The previously unreported E1- and E2-specific Abs in our cohort is striking because of both the high titre and high frequency in OPC patient sera, which improves the sensitivity of detection from 70% to 100% of HPV16+ OPC when combined with E6 and/or E7 Abs. Early studies demonstrated low immunoreactivity to an E1-derived peptide in cervical cancer sera (Dillner et al, 1995) and weak E1 Abs were identified in cervical cancer (Luevano et al, 2010); to our knowledge, Abs to E1 or E2 have not otherwise been described in cervical cancer nor in OPC. E1 proteins are essential origin recognition proteins for viral replication, binding to specific DNA elements and assembling into hexameric helicases (Wilson et al, 2002). Integration of HPV into the host genome results in disruption of E1/E2 expression and loss of repression of E6/E7 (Chung and Gillison, 2009). As a result, E1- and E2-specific Abs may develop prior to Abs to E6/E7 and might prove useful for early identification of risk.

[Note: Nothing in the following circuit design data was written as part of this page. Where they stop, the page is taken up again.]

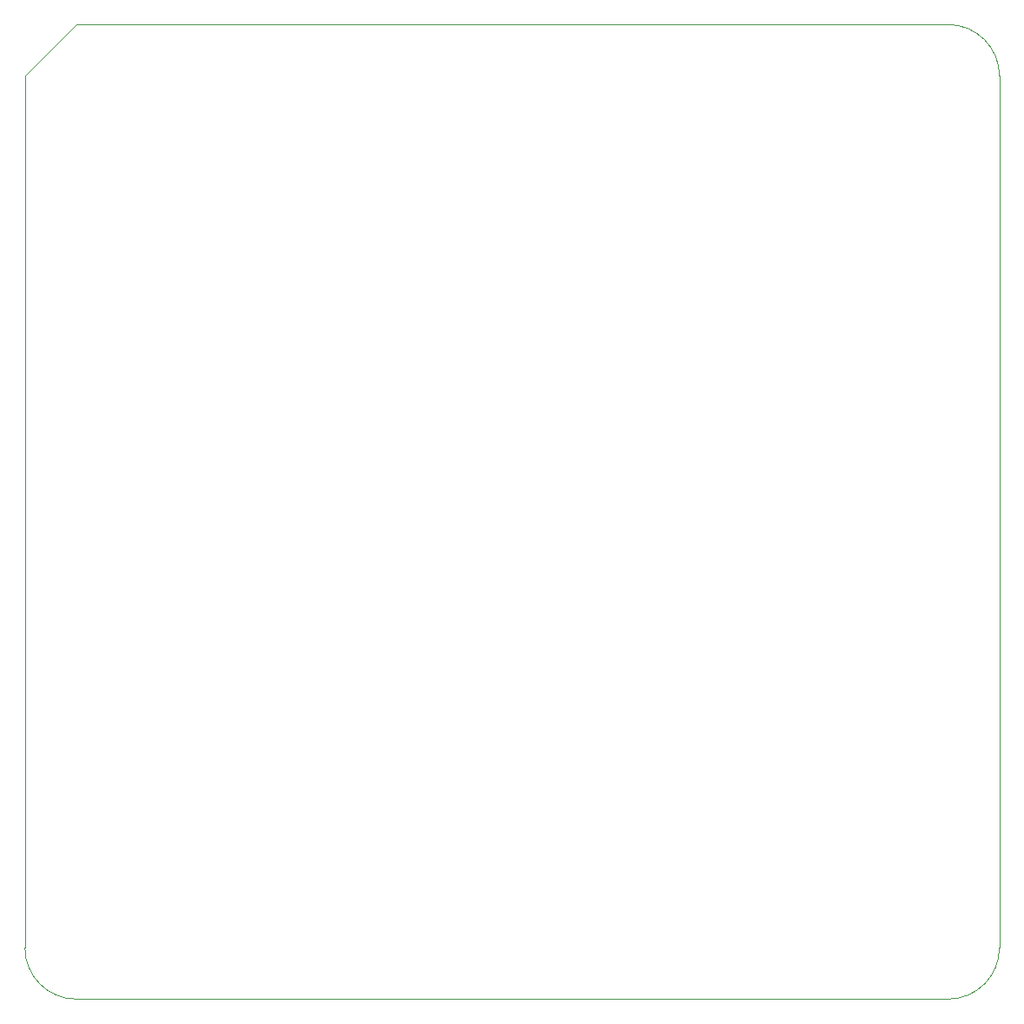
<source format=gbr>
%TF.GenerationSoftware,KiCad,Pcbnew,7.0.7*%
%TF.CreationDate,2024-05-08T11:13:53-07:00*%
%TF.ProjectId,Final_Project_Sutton_Yazzolino,46696e61-6c5f-4507-926f-6a6563745f53,rev?*%
%TF.SameCoordinates,Original*%
%TF.FileFunction,Profile,NP*%
%FSLAX46Y46*%
G04 Gerber Fmt 4.6, Leading zero omitted, Abs format (unit mm)*
G04 Created by KiCad (PCBNEW 7.0.7) date 2024-05-08 11:13:53*
%MOMM*%
%LPD*%
G01*
G04 APERTURE LIST*
%TA.AperFunction,Profile*%
%ADD10C,0.100000*%
%TD*%
G04 APERTURE END LIST*
D10*
X190000000Y-50000000D02*
X105000000Y-50000000D01*
X195000000Y-55000000D02*
G75*
G03*
X190000000Y-50000000I-5000000J0D01*
G01*
X105000000Y-50000000D02*
X100000000Y-55000000D01*
X195000000Y-140000000D02*
X195000000Y-55000000D01*
X190000000Y-145000000D02*
G75*
G03*
X195000000Y-140000000I0J5000000D01*
G01*
X100000000Y-140000000D02*
G75*
G03*
X105000000Y-145000000I5000000J0D01*
G01*
X100000000Y-55000000D02*
X100000000Y-140000000D01*
X105000000Y-145000000D02*
X190000000Y-145000000D01*
M02*

</source>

Human papillomavirus antibody signatures may provide a rapid, convenient and inexpensive screening method for assessing the HPV status of suspected or known malignancy. Human papillomavirus+ OPC is a strong, independent factor for improved prognosis (Gillison et al, 2000; Schwartz et al, 2001; Furniss et al, 2007; Chung and Gillison, 2009; Ang et al, 2010), and HPV status is increasingly being incorporated into clinical trial stratification. However, current diagnostic studies for viral typing are cumbersome, expensive, delayed, and require tumour biopsies. Detection of viral load using oral swabs and rinses is in development (Summersgill et al, 2001; Smith et al, 2000, 2007b; Agrawal et al, 2008). It is not yet known whether HPV antibody signatures will have screening utility and/or have prognostic or biologic correlates for clinical outcome, monitoring therapy, or identifying early recurrence. In our uniform cohort of HPV16+ OPC patients, there is considerable variability in both the intensity and the specificity of the HPV Ab signatures, particularly for the early genes, suggesting that these biomarkers may identify clinically relevant subsets of patients. With the increasing number of cases of HPV-related oropharynx cancers occurring in North America and Europe, HPV cancer risk and prevention strategies will become an important part of routine medical care.